A Transcutaneous Electrical Nerve Stimulation (TENS) device is, put bluntly, a machine for giving electric shocks. The author was prescribed such a device on loan by his orthopaedic specialist. The unit has a large number of programmes, of which he used only one. Measuring the signals at the output of the device in this mode revealed damped oscillations at a frequency of approximately 2.5 kHz, with a repetition rate of approximately 100 Hz.
|Running Light circuit uses a CMOS 555 timer|
How hard can it be to make such a device ourselves? The simple circuit uses a CMOS 555 timer to produce a brief pulse which feeds a 1:10 miniature transformer. Together with a 4.7 nF capacitor the transformer makes a parallel resonant circuit: the resonance leads to a considerable increase in the output voltage. The pulse width can be adjusted using a potentiometer, here shown combined with the on-off switch. Wider pulses produce higher output voltages. Since a peak voltage of up to 200 V can be produced, the transformer must have adequate insulation: Conrad Electronics type 516260-62 is suitable. A low-cost phono socket at the output gives reliable connection to the electrode cable.

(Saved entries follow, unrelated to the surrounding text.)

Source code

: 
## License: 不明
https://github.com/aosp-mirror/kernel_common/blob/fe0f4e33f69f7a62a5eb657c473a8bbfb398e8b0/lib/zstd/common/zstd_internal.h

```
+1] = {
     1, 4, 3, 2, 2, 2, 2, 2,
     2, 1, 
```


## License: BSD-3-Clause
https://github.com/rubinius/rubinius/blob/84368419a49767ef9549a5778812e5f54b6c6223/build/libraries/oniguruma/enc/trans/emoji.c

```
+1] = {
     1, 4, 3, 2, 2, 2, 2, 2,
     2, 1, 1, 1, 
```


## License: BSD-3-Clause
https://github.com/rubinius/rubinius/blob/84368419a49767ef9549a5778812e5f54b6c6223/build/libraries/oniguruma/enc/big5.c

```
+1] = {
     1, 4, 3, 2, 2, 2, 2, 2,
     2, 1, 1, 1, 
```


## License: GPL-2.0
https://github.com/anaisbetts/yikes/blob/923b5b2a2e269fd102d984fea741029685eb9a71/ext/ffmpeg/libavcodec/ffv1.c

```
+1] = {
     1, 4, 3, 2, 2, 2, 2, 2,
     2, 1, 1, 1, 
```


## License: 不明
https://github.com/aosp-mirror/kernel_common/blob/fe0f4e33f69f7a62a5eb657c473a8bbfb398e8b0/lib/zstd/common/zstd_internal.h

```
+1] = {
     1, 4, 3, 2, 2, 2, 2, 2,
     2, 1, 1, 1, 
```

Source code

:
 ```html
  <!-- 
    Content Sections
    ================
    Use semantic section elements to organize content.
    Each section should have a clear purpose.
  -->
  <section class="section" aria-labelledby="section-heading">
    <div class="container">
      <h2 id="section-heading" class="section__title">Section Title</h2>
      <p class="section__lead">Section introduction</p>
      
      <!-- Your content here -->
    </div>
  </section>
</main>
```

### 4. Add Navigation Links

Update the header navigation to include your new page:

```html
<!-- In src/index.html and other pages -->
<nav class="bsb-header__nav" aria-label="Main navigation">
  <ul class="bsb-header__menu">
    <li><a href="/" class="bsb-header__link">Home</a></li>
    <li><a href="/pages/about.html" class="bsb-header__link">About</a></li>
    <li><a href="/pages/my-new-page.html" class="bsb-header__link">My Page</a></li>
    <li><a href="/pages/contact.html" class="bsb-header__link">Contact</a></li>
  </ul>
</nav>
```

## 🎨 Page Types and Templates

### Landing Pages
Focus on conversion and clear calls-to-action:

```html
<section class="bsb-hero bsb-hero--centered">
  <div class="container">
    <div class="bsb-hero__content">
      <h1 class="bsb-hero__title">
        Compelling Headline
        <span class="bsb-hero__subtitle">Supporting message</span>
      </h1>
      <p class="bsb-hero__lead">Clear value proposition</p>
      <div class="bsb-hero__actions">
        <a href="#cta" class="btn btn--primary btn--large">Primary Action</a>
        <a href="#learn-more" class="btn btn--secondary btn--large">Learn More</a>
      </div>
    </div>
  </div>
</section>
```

The adhesive electrodes shown in the photograph (disposable and permanent types are available) can be obtained from pharmacies and medical suppliers. They generally have connectors compatible with 2 mm banana plugs, and so it is possible to make up the necessary cable yourself. To treat responsive parts of the body, such as the arm, the potentiometer need not be turned up far to obtain the necessary sensation. Less sensitive parts, such as the knee or foot, need a rather higher voltage and hence a correspondingly higher potentiometer setting.